◆ TO-DO ITEM ◆
How many lines in the records below contain the word "smallest"? Reply with the number alone.

◆ RAW DATA ◆
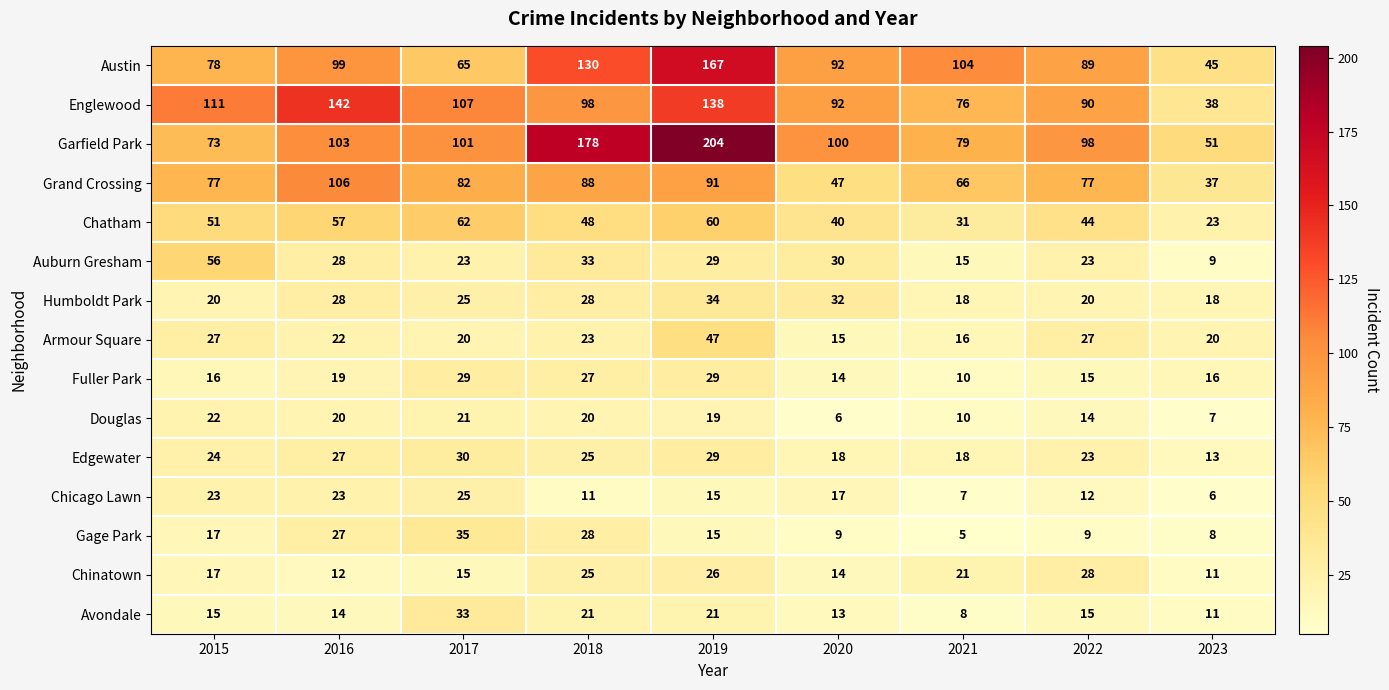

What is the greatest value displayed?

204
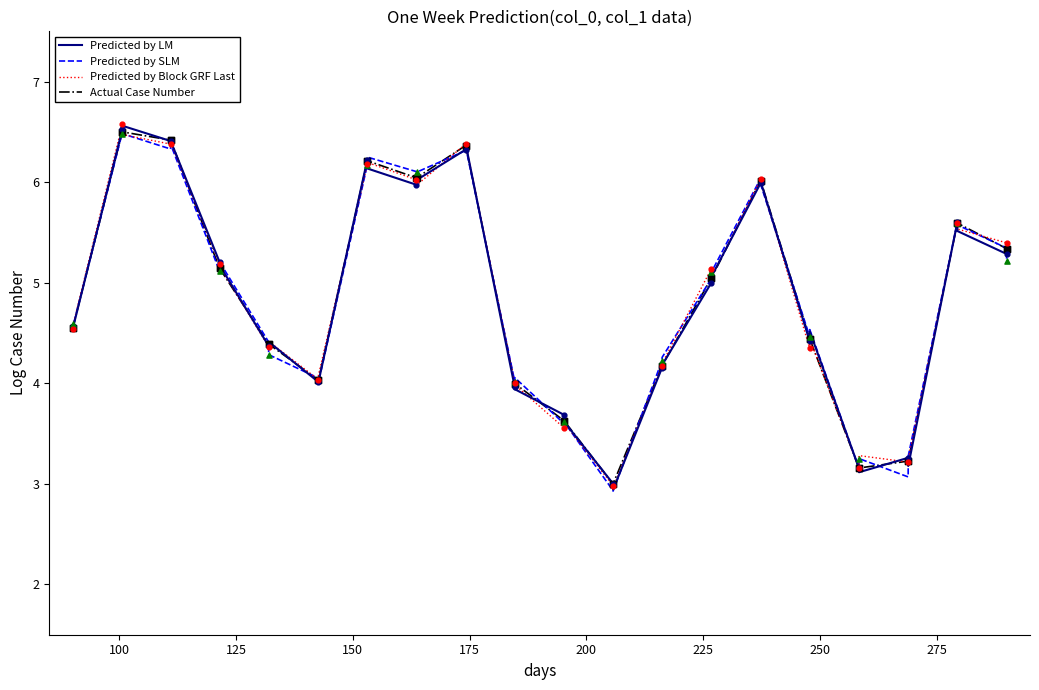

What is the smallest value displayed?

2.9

◆ RESULT FOR THIS EXERCISE ◆
1